Black (Wee Eck) and white (Fergus) with heads only inches apart - a very unusual sight here as Fergus does not get on at all with Eck!  Perhaps it was the nice grass or something but normally if Eck comes anywhere near Fergus then Fergus starts snorting and spitting in the air.  Fergus doesn't realise that Eck is deaf and apt to crash around the herd taking no notice of audible or visual warnings from the others!
We had a lovely visit early in the week from Tooty (in the green) and her sister Freda.  The ladies are very interested in spinning and the boys made them very welcome.  Freda lives on her croft on the west coast and we've tried to convince her that the local scenery would be greatly enhanced by a few 'pacas!  We look forward to news of success with spinning alpaca fleece.
Visitors mean carrots so the boys are all very approachable.  Fergus in the foreground likes to demonstrate his highland dancing steps in the hope that he'll get extra rations!
We've had lots of rain again this week and Fidget decided he would stay out in it, day and night then have a mega- rolling session.  Just to remind you that he is a solid white boy............  Good job the shearer isn't due for another couple of weeks!
Gully (left) and Wee Eck.   We penned the boys so that we could spray some anti-mite oil on some feet, clipped a few nails and cut off some of Gully's fringe as he was having difficulty seeing, especially when the fringe is wet and plastered over his eyes!
And finally...............the Laburnum tree is in full blossom this week and giving off a heady scent.  We've seen an increase in honey bees already this year, so after a couple of years of hardly seeing any, thats a good sign for the summer.

Sunday, 1 June 2014

Dust, mud and rabbits.

Weather wise, we've had a better week with a couple of days being really hot.  The water trays were in regular use by the boys who get soaked underneath then run to the field shelter to roll in the dust.  Here are Rufus on the left with Wee Eck whose face is covered in dust.
Gaucho also had a rolling session and this is him having a breather afterwards!
All summer long now Fidget will have his 'welly look' which he gets from lying in the water tray with his front legs tucked under him.  He then goes to the nearest rolling spot to get the mud applied and the 'wellies' are the result!

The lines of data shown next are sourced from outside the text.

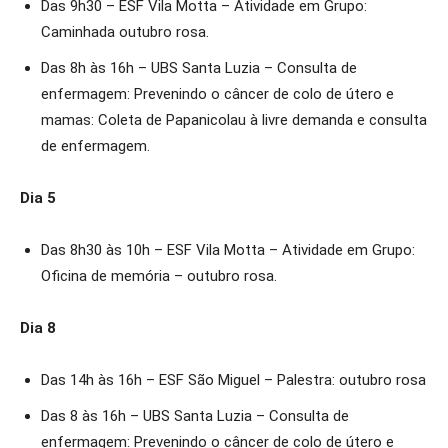
Das 9h30 – ESF Vila Motta – Atividade em Grupo:
Caminhada outubro rosa.
Das 8h às 16h – UBS Santa Luzia – Consulta de
enfermagem: Prevenindo o câncer de colo de útero e
mamas: Coleta de Papanicolau à livre demanda e consulta
de enfermagem.
Dia 5
Das 8h30 às 10h – ESF Vila Motta – Atividade em Grupo:
Oficina de memória – outubro rosa.
Dia 8
Das 14h às 16h – ESF São Miguel – Palestra: outubro rosa
Das 8 às 16h – UBS Santa Luzia – Consulta de
enfermagem: Prevenindo o câncer de colo de útero e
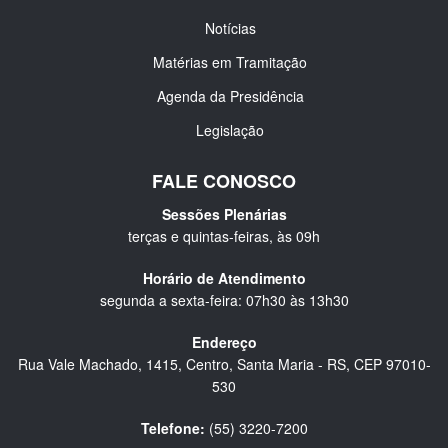
Notícias
Matérias em Tramitação
Agenda da Presidência
Legislação
FALE CONOSCO
Sessões Plenárias
terças e quintas-feiras, às 09h
Horário de Atendimento
segunda a sexta-feira: 07h30 às 13h30
Endereço
Rua Vale Machado, 1415, Centro, Santa Maria - RS, CEP 97010-
530
Telefone:
(55) 3220-7200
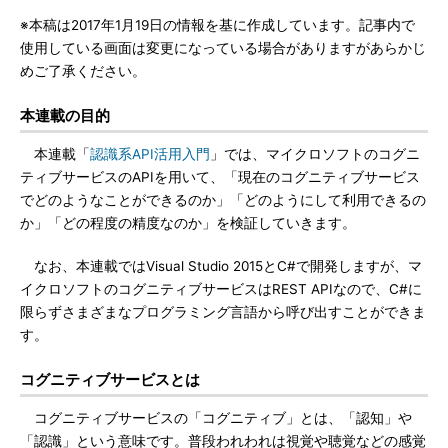
※本稿は2017年1月19日の情報を基に作成しています。記事内で
使用している画面は変更になっている場合がありますがあらかじ
めご了承ください。
本連載の目的
本連載「
認識系API活用入門
」では、マイクロソフトのコグニ
ティブサービスのAPIを用いて、「現在のコグニティブサービス
でどのようなことができるのか」「どのようにして利用できるの
か」「どの程度の精度なのか」を検証していきます。
なお、本連載ではVisual Studio 2015とC#で開発しますが、マ
イクロソフトのコグニティブサービスはREST APIなので、C#に
限らずさまざまなプログラミング言語から呼び出すことができま
す。
コグニティブサービスとは
コグニティブサービスの「コグニティブ」とは、「認知」や
「認識」という意味です。普段われわれは視覚や聴覚などの感覚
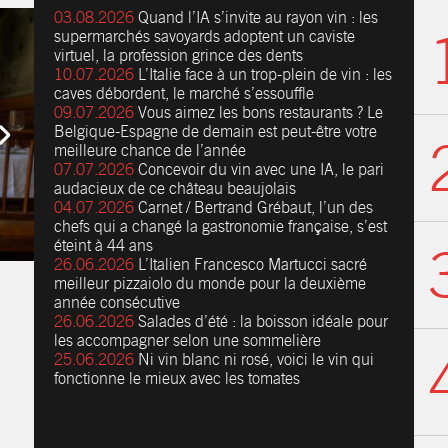
03.08.2026
Quand l’IA s’invite au rayon vin : les
supermarchés savoyards adoptent un caviste
virtuel, la profession grince des dents
10.07.2026
L’Italie face à un trop-plein de vin : les
caves débordent, le marché s’essouffle
09.07.2026
Vous aimez les bons restaurants ? Le
Belgique-Espagne de demain est peut-être votre
meilleure chance de l’année
07.07.2026
Concevoir du vin avec une IA, le pari
audacieux de ce château beaujolais
04.07.2026
Carnet / Bertrand Grébaut, l’un des
chefs qui a changé la gastronomie française, s’est
éteint à 44 ans
26.06.2026
L’Italien Francesco Martucci sacré
meilleur pizzaiolo du monde pour la deuxième
année consécutive
26.06.2026
Salades d’été : la boisson idéale pour
les accompagner selon une sommelière
25.06.2026
Ni vin blanc ni rosé, voici le vin qui
fonctionne le mieux avec les tomates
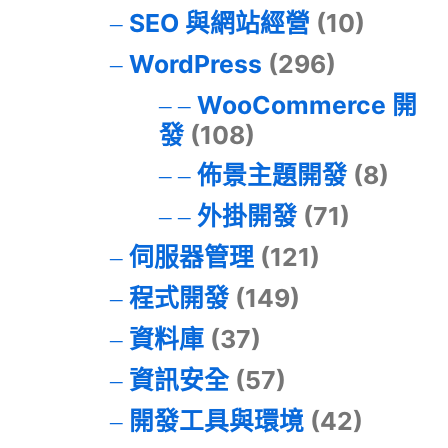
SEO 與網站經營
(10)
WordPress
(296)
WooCommerce 開
發
(108)
佈景主題開發
(8)
外掛開發
(71)
伺服器管理
(121)
程式開發
(149)
資料庫
(37)
資訊安全
(57)
開發工具與環境
(42)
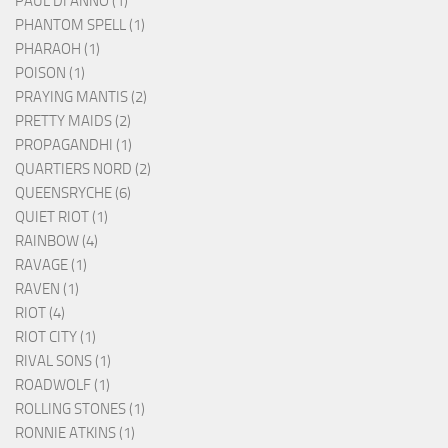
PAUL DI'ANNO (1)
PHANTOM SPELL (1)
PHARAOH (1)
POISON (1)
PRAYING MANTIS (2)
PRETTY MAIDS (2)
PROPAGANDHI (1)
QUARTIERS NORD (2)
QUEENSRYCHE (6)
QUIET RIOT (1)
RAINBOW (4)
RAVAGE (1)
RAVEN (1)
RIOT (4)
RIOT CITY (1)
RIVAL SONS (1)
ROADWOLF (1)
ROLLING STONES (1)
RONNIE ATKINS (1)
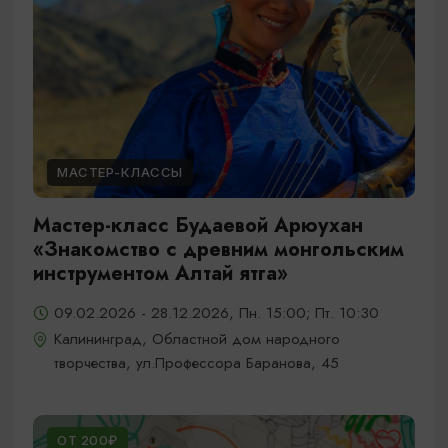
МАСТЕР-КЛАССЫ
Мастер-класс Будаевой Арюухан
«Знакомство с древним монгольским
инструментом Алтай ятга»
09.02.2026 - 28.12.2026, Пн. 15:00; Пт. 10:30
Калининград, Областной дом народного
творчества, ул.Профессора Баранова, 45
ОТ 200₽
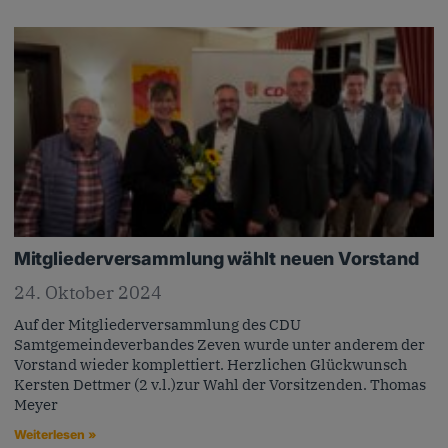
Mitgliederversammlung wählt neuen Vorstand
24. Oktober 2024
Auf der Mitgliederversammlung des CDU
Samtgemeindeverbandes Zeven wurde unter anderem der
Vorstand wieder komplettiert. Herzlichen Glückwunsch
Kersten Dettmer (2 v.l.)zur Wahl der Vorsitzenden. Thomas
Meyer
Weiterlesen »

A bit of an atmospheric shot taken first thing in the morning looking up the slope with Faro on the skyline. 
And here's one to get the Grumpy Gardener even grumpier.  The rabbits are everywhere this year and it's a constant battle to keep them out of the veg garden.  This one, which Fyta is smelling had been digging a big hole in the paddock and started carrying mouthfuls of grass to line the inside.  This is obviously mum getting ready to give birth.  The rabbit was completely at ease with the boys and at one stage 3 of them were smelling it all at once whilst the rabbit carried on digging!  The gardener put an end to that, filled in the hole whilst the rabbit was off collecting grass and put a concrete block over it!

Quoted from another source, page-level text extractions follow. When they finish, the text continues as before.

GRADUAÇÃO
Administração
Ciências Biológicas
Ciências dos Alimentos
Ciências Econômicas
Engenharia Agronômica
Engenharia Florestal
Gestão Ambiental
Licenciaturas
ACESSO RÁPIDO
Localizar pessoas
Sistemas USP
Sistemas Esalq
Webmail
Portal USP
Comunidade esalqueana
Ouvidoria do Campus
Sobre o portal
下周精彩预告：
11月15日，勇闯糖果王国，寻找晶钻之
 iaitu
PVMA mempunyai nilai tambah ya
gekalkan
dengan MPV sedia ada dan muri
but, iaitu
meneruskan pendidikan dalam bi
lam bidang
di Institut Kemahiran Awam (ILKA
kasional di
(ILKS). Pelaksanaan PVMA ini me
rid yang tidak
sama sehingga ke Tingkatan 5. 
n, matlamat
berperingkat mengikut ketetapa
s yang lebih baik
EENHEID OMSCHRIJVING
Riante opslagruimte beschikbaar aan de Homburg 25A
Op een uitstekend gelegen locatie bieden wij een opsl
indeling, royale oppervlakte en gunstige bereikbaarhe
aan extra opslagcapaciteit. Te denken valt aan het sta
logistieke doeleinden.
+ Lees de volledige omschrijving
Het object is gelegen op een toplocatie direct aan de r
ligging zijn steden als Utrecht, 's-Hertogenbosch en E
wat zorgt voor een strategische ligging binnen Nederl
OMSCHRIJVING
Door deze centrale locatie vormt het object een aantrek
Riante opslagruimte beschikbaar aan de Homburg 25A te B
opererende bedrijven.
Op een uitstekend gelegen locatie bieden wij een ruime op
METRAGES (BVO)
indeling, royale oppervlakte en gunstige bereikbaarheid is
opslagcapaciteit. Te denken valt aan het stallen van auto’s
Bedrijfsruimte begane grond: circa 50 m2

The hose was reeled out during one very hot day to give the boys a spray of their under-carriages.  Here's the gardener getting a slightly reluctant Gully to join in the fun.
And finally.....the House Martins are busy nest building.  This one is building with it's mate under the eaves above the bedroom window whilst another couple are building under the eaves above the cathedral windows.  Lovely to watch but there are piles of unused mud dropped under each site so not the best place to sit and have morning coffee in the sun - unless you want to be mud bombed!